Strategies for promoting North Korean denuclearization will be a key topic of discussion during President Obama's upcoming meeting with Chinese President Xi Jinping, the Yonhap News Agency reported on Tuesday.
The leaders are scheduled for talks on Friday and Saturday in California.
"The United States and China share the view that denuclearization of the Korean Peninsula is essential if we are to move forward in any diplomatic process with North Korea," State Department spokeswoman Jennifer Psaki said to reporters. "That's an issue that we work closely with them on. I'm sure it will be an issue discussed this weekend and moving forward."

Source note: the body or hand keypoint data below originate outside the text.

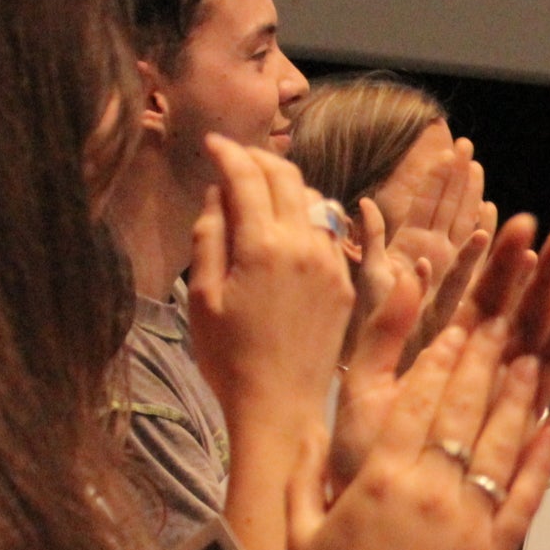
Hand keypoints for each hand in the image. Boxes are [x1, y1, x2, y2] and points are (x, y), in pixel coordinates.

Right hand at [185, 135, 354, 436]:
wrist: (281, 406)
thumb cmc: (230, 358)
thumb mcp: (204, 296)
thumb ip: (210, 236)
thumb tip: (219, 194)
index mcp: (264, 246)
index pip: (248, 177)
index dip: (228, 153)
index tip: (212, 143)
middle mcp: (305, 246)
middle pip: (288, 177)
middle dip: (259, 158)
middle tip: (235, 157)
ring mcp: (331, 263)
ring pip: (315, 200)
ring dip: (287, 185)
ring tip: (259, 189)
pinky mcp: (345, 283)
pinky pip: (329, 232)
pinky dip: (307, 215)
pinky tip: (287, 225)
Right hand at [289, 263, 549, 549]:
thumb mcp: (302, 528)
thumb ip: (304, 473)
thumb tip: (307, 427)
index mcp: (379, 479)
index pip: (414, 401)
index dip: (437, 357)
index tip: (455, 323)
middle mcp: (428, 490)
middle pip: (462, 407)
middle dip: (484, 354)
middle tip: (505, 313)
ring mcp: (468, 519)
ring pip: (498, 439)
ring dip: (518, 390)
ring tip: (534, 349)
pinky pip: (526, 490)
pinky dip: (544, 451)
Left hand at [330, 213, 549, 493]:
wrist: (364, 524)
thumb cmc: (361, 459)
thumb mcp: (363, 385)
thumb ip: (385, 332)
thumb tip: (412, 272)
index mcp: (450, 361)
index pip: (483, 301)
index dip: (502, 263)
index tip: (520, 223)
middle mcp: (486, 386)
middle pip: (524, 323)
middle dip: (547, 279)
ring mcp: (509, 420)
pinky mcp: (525, 459)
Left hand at [391, 143, 498, 371]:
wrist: (379, 361)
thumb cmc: (370, 321)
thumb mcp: (369, 276)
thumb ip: (372, 239)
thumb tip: (367, 202)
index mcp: (413, 245)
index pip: (428, 203)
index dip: (438, 178)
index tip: (449, 150)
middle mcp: (437, 255)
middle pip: (451, 211)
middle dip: (460, 181)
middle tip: (468, 149)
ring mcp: (449, 274)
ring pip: (467, 234)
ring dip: (475, 208)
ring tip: (483, 182)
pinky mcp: (459, 298)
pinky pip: (476, 274)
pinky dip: (490, 257)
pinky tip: (507, 238)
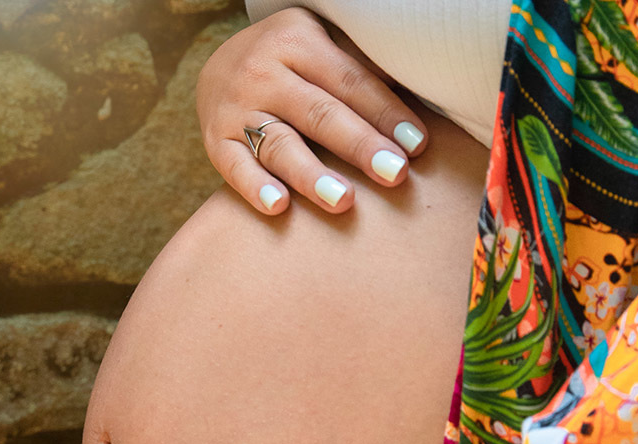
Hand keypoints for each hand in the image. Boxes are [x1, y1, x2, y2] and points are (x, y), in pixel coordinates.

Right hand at [196, 7, 428, 215]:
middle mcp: (262, 72)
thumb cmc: (292, 63)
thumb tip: (424, 95)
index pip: (350, 81)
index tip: (417, 146)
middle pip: (318, 114)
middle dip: (359, 145)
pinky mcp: (214, 141)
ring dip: (312, 175)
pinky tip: (279, 207)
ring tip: (344, 201)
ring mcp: (235, 108)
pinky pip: (234, 168)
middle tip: (394, 174)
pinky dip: (254, 188)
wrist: (220, 65)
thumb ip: (360, 70)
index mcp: (297, 41)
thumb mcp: (322, 46)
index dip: (385, 113)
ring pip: (279, 144)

China is the North's top economic benefactor and political ally, and so is seen as having significant influence over the regime's decision-making. It is also among the six nations involved in long-stalled negotiations on permanently shutting down North Korea's nuclear arms program,
Beijing and the other six-party talks states -- Japan, Russia, South Korea, and the United States -- continue to urge Pyongyang to adhere to its September 2005 denuclearization agreement and other commitments, Psaki said.
White House spokesman Jay Carney said cybersecurity would be among the other issues raised at the two-day summit. Washington suspects Beijing of carrying out an aggressive cyber-attack campaign, reportedly including hacking designs for U.S. ballistic missile defense systems and other weaponry. China denies such activities.
A lower-level U.S.-China meeting on cyber spying is scheduled for July, the Associated Press reported.